YOU ARE NOT MY MOTHER (2021)
Directed by Katie Dolan
Often Irish horror has a habit of grounding itself in centuries-old lore. Films like The Hallow, The Lodgers, Wake Wood and The Hole In The Ground all situate themselves against the backdrop of local legends and stories. While Kate Dolan’s accomplished debut, You Are Not My Mother, may immediately conjure up associations with Kat and Zoe Slater in EastEnders, it’s part of this tradition. It’s a modern take on tales about fairies (very different from the fairy tales you likely grew up on) and changelings, i.e., sprites that replace a stolen child or baby.
Char, short for Sharon, is a bright but troubled girl – the alienated geek who skipped a year at school but always eats alone at lunch. When she isn’t having creepy dreams about burning babies, she’s being bullied by the local mean girls (who also seem to crush on her).

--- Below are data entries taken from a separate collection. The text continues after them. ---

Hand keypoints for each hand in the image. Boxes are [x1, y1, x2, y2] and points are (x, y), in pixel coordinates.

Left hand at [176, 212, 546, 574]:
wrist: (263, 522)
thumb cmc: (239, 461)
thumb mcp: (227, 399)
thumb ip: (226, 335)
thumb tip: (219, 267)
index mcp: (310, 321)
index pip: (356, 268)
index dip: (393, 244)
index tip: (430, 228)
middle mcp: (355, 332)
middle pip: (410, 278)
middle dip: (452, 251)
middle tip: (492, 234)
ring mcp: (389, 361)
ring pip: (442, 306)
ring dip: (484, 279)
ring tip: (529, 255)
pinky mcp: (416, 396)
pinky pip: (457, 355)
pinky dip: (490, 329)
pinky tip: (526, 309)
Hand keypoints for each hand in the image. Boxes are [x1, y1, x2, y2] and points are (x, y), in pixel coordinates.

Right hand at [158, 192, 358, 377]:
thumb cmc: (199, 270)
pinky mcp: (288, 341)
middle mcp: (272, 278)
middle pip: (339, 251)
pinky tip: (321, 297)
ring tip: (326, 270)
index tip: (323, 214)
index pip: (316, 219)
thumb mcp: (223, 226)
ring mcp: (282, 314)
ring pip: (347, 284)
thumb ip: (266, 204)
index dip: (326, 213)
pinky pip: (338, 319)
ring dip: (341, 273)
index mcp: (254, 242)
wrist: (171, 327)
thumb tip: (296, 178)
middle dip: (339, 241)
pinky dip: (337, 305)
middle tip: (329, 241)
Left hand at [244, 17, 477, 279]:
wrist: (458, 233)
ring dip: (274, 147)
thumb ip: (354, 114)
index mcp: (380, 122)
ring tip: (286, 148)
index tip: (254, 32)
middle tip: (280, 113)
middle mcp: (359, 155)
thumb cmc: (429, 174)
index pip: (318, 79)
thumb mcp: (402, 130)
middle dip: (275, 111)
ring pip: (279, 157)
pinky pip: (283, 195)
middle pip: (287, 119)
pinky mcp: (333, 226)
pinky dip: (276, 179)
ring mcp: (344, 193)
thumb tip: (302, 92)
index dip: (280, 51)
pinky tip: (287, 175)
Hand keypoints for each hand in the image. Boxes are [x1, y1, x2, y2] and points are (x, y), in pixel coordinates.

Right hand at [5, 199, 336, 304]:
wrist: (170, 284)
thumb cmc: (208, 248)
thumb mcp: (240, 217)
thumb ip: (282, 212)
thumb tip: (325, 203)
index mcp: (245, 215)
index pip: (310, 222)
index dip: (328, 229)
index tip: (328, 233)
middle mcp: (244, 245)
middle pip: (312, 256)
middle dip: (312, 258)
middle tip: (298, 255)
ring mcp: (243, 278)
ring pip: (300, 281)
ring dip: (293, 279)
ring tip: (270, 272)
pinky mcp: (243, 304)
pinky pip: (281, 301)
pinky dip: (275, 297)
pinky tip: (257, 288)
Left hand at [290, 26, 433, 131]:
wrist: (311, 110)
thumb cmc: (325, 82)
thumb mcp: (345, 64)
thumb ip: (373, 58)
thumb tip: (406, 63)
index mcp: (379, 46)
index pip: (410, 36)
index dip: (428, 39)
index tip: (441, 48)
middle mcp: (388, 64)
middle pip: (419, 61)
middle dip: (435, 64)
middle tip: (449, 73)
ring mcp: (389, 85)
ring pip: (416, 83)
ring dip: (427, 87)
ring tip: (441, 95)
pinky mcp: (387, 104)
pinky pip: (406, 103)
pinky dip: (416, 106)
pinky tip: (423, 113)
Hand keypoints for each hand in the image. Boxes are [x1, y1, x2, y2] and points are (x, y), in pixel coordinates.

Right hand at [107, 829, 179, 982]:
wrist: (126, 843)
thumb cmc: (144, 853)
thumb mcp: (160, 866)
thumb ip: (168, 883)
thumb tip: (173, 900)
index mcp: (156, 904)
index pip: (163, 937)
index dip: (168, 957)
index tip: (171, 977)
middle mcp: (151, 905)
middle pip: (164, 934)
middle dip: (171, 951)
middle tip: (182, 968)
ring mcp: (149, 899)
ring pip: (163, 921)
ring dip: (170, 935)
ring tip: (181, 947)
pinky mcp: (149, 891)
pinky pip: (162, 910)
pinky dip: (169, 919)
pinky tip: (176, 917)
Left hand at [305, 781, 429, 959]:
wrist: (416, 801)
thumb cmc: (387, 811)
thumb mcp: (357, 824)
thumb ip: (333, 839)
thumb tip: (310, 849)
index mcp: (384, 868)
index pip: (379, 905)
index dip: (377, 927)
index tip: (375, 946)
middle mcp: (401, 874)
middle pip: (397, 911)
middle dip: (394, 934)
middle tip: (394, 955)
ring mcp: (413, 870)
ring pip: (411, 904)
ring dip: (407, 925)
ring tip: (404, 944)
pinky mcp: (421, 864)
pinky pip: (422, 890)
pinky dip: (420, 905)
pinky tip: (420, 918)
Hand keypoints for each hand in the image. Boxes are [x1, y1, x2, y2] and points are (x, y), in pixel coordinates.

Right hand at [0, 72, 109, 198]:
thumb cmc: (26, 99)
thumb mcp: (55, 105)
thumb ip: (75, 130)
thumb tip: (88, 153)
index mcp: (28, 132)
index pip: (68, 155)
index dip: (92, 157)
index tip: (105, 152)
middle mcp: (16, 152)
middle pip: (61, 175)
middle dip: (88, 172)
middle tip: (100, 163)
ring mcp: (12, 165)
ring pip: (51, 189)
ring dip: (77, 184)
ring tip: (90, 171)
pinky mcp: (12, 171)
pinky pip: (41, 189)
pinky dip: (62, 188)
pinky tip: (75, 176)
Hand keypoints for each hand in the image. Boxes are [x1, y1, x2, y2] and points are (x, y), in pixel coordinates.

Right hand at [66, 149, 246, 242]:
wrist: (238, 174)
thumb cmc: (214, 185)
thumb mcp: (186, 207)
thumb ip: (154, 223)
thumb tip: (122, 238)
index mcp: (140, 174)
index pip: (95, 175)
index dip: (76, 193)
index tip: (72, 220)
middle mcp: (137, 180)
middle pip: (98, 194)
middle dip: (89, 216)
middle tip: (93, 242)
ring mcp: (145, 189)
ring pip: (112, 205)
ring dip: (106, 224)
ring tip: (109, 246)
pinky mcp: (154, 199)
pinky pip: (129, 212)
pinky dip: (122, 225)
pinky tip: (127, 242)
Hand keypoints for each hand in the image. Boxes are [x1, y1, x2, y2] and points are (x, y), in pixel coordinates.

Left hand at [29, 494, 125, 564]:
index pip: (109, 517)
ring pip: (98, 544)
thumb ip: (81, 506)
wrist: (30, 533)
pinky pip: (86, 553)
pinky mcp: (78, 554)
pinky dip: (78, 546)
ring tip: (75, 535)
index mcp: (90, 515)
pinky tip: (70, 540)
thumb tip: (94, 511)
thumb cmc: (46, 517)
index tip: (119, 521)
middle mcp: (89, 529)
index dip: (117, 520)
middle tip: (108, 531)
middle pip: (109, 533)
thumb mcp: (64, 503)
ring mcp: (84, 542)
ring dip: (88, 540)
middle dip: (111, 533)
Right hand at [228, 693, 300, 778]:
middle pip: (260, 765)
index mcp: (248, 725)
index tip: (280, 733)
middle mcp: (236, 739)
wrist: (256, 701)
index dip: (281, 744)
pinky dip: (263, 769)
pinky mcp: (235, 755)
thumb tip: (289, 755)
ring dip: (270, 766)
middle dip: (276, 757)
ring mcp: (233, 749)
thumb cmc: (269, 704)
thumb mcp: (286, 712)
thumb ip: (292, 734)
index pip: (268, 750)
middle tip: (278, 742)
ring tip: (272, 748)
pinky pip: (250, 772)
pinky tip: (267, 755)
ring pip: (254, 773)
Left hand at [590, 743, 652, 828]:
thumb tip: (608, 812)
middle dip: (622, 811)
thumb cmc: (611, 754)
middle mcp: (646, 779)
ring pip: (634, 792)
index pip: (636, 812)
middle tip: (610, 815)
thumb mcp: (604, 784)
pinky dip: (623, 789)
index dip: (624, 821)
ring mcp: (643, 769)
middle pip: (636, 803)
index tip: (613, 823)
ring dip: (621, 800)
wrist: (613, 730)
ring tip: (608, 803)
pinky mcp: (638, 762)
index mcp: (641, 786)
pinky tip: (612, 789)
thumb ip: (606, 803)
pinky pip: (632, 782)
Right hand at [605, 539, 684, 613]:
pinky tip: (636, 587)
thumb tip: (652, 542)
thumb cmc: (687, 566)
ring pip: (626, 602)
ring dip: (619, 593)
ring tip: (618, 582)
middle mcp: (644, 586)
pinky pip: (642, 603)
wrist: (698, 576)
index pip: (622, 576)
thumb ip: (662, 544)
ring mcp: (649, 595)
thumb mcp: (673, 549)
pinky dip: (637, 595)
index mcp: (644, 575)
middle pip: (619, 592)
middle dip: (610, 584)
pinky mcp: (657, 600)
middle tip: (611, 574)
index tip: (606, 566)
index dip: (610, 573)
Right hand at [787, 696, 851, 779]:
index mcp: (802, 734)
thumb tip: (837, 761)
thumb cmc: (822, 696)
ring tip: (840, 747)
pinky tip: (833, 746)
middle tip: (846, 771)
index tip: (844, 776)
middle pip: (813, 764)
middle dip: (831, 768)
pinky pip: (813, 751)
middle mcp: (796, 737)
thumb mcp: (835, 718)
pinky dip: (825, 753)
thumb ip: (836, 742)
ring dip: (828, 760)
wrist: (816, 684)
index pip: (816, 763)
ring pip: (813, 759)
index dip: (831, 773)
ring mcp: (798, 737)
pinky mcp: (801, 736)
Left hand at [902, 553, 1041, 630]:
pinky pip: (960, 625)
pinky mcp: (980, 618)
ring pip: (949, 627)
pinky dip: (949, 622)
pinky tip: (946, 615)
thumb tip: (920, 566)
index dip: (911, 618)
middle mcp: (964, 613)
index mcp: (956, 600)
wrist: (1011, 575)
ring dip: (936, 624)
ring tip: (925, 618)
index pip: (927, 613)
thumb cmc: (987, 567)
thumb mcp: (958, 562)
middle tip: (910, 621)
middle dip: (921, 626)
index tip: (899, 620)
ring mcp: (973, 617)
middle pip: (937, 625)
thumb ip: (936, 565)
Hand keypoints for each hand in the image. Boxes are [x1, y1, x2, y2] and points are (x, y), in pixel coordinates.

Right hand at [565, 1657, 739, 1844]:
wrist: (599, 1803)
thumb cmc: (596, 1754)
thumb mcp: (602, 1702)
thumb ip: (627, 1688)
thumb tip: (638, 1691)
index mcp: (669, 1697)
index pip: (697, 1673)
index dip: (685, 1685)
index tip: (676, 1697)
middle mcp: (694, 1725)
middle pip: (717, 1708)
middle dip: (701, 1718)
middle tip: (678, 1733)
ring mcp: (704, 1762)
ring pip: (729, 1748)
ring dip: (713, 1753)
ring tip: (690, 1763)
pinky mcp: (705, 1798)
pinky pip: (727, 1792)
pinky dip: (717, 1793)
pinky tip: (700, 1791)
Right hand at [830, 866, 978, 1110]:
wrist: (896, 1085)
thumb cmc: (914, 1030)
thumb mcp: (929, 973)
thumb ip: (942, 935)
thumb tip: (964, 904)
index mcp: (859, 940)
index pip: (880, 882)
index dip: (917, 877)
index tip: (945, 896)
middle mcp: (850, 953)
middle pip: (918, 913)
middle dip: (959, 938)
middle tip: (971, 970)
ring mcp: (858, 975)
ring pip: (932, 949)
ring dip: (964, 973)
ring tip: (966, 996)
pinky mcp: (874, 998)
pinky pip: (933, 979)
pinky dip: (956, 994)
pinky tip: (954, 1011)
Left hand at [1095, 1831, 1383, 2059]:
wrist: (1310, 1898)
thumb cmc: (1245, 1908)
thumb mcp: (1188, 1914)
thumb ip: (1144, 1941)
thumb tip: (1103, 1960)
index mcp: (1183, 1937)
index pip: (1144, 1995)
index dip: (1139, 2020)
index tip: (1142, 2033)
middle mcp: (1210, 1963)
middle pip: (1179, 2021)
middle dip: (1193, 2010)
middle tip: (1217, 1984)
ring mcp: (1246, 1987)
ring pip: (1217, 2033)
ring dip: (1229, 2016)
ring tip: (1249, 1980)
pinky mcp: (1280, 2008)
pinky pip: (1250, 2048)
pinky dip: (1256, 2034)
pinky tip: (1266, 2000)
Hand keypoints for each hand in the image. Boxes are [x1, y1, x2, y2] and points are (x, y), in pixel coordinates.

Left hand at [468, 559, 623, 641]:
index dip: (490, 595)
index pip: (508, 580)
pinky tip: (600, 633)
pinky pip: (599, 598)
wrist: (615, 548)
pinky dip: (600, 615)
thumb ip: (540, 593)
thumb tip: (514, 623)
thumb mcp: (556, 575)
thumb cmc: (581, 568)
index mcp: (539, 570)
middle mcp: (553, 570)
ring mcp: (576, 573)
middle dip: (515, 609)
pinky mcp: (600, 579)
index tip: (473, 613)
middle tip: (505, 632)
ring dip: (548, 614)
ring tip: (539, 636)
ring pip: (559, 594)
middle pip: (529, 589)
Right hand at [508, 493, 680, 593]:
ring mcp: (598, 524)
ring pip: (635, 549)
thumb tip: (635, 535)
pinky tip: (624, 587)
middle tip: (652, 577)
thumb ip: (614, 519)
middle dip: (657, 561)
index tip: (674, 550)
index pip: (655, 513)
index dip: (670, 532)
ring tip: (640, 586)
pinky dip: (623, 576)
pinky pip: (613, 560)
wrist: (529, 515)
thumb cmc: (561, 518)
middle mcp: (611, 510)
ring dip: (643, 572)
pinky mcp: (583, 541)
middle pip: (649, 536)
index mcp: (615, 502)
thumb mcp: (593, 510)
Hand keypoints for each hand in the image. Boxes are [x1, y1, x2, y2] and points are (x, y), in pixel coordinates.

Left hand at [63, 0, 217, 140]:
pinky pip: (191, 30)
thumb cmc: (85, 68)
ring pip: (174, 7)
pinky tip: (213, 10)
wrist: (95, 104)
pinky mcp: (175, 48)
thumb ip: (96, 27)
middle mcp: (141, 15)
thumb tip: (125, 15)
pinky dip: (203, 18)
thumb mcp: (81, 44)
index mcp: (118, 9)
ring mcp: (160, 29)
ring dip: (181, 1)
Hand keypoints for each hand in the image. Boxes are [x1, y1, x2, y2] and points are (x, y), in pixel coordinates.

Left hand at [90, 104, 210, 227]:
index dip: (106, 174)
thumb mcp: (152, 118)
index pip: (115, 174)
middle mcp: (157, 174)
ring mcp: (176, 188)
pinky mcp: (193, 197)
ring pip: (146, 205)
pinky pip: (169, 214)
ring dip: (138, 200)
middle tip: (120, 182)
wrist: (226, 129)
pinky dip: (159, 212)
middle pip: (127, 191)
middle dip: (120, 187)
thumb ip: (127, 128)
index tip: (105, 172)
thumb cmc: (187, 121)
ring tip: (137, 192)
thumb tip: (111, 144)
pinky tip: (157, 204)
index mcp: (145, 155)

At least she has her family for support, right? Nope: her mum has very apparent mental health issues and crashes the car on the way to school, thinking she’s seen a horse on the road. To make matters worse, this is the last time Char sees her as later that day she’s vanished, leaving nothing but a shopping basket. Rita, Char’s grandma, is convinced she’ll come back – and sure enough, she does. But there’s something a little different about her. For a start, she’s happy now!
You Are Not My Mother wears its premise on its sleeve, and from the moment she returns Angela is evidently not the same woman we met at the beginning. Her change isn’t presented as a twist. Yet what’s interesting is it’s played as bittersweet: Char wrestles with this glaring truth because she wants to believe her mum has gotten better. It’s an emotionally complicated idea and one I’d like to see explored more. Unfortunately, at times the movie seems to do the bare minimum characterisation. Most notably, what should be the film’s central relationship seems underdeveloped, with little time to get to know the mother/daughter dynamic before the change takes place. It doesn’t help that Angela is a bit of a blank slate, despite a solid physical performance from Carolyn Bracken. There’s a brave premise in exploring when a person’s mental health issues can interfere with them being able to provide care for their own kid. Yet with the specifics of her condition being so vague, beyond a vacant look and a single muttered phrase. For that matter, it’d be good to learn more about Angela growing up with Rita – rather than the latter feeling like she’s there as a source of exposition.
Hence while it has momentum, no mean feat considering the threat is held at bay for almost the entire thing, it lacks dramatic stakes. That being said, I unexpectedly found myself more invested in Char’s evolving friendship with Suzanne – one of the bullies at first, who becomes nicer as the story goes on. Both come from broken homes and have responded to their circumstances differently. And though Suzanne doesn’t know what’s happening with Char, their scenes are among the movie’s most emotionally engaging. Hazel Doupe also does an excellent job of portraying a young person carrying the world’s weight on little shoulders. And while her passiveness means the film briefly lulls into repetition during the second act, she captures Char’s journey well. And it’s a decent journey! In terms of the actual plot beats, if not the characterisation, it’s a rich and complex tale that does a remarkable job of selling its fantastical elements – much like a certain cult classic that it does a fun visual reference too.
While it would have been welcome for it to commit more to being a folksy film, or embracing the generational trauma it’s clearly intended to symbolise, it establishes its premise and adds layer after layer to it. A neat development at the end of the second act ups the ante, leading to an intense finale. These sorts of films often peter out towards the end, though I think the pay-off here lives up to the build-up. For a debut, it’s confident storytelling. It also looks impressive too. Dolan skilfully juxtaposes the wide-open spaces outside family house with its small cluttered corridors – only adding to the claustrophobia and the feeling of not being safe at home. Her framing is exemplary: characters seen askew or through doorframes hint at something below the surface we’re looking at but not quite seeing.